→ THE INPUT
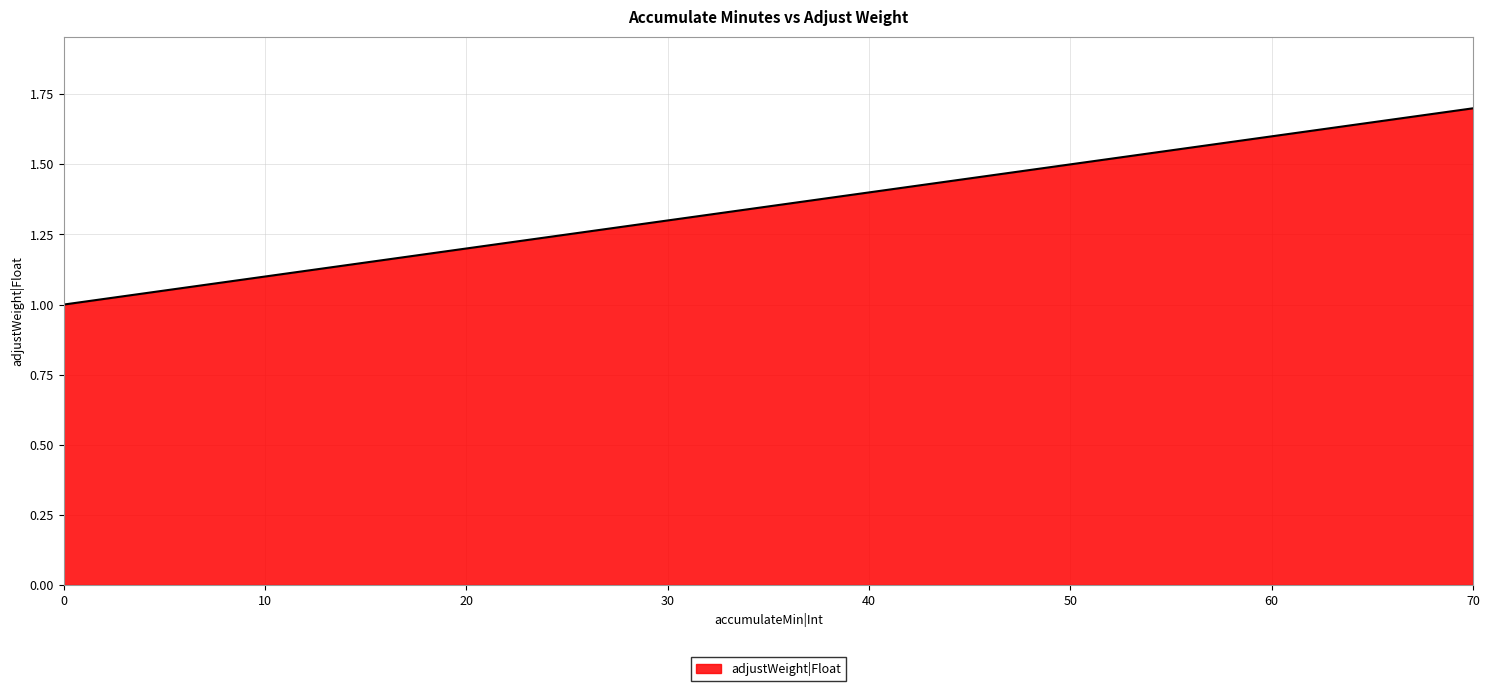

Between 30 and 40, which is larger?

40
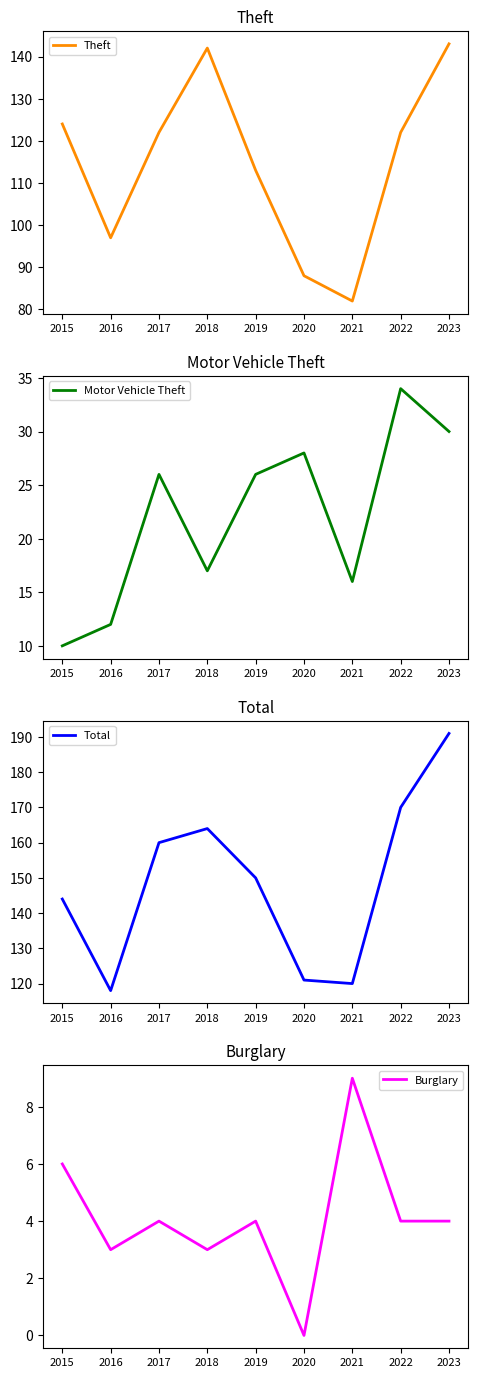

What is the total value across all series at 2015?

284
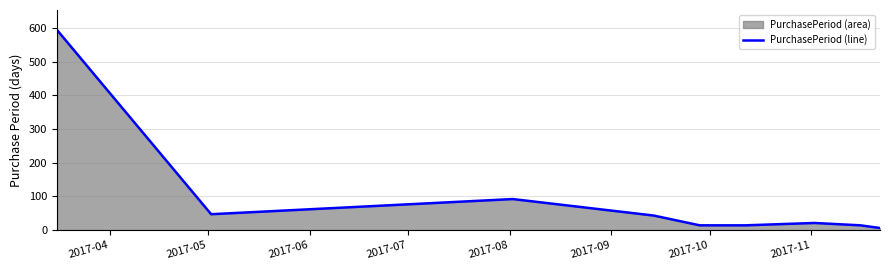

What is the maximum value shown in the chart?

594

→ YOUR TASK
Please repeat the listing above, beginning at the line that contains "What is the total" and stopping after its final line. Leave the pictures out of your answer.

→ SOLVED PROBLEM
What is the total value across all series at 2015?

284

What is the maximum value shown in the chart?

594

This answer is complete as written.